# Records
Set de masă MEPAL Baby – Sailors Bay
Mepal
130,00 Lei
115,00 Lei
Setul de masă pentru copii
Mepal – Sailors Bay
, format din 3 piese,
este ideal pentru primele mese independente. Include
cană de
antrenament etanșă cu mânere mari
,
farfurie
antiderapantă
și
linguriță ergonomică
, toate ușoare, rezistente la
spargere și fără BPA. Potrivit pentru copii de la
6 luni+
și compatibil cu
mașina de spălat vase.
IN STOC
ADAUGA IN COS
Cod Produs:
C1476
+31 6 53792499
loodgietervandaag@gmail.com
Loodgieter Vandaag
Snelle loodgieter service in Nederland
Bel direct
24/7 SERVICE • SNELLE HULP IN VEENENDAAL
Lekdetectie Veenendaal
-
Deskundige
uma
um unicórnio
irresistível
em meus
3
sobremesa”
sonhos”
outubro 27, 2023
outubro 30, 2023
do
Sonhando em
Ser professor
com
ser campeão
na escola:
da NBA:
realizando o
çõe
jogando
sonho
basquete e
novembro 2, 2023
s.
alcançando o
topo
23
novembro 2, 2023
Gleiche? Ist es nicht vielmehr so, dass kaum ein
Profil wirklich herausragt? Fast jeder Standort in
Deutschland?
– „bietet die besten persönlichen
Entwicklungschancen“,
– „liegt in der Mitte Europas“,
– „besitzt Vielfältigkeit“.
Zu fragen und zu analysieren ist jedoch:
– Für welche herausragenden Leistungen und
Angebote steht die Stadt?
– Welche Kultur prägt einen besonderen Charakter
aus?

# Exercise directions
With the line containing "irresistível" as the last one, please set down exactly the lines of the records above from their very first line, and nothing more.

# Result of the exercise
Set de masă MEPAL Baby – Sailors Bay
Mepal
130,00 Lei
115,00 Lei
Setul de masă pentru copii
Mepal – Sailors Bay
, format din 3 piese,
este ideal pentru primele mese independente. Include
cană de
antrenament etanșă cu mânere mari
,
farfurie
antiderapantă
și
linguriță ergonomică
, toate ușoare, rezistente la
spargere și fără BPA. Potrivit pentru copii de la
6 luni+
și compatibil cu
mașina de spălat vase.
IN STOC
ADAUGA IN COS
Cod Produs:
C1476
+31 6 53792499
loodgietervandaag@gmail.com
Loodgieter Vandaag
Snelle loodgieter service in Nederland
Bel direct
24/7 SERVICE • SNELLE HULP IN VEENENDAAL
Lekdetectie Veenendaal
-
Deskundige
uma
um unicórnio
irresistível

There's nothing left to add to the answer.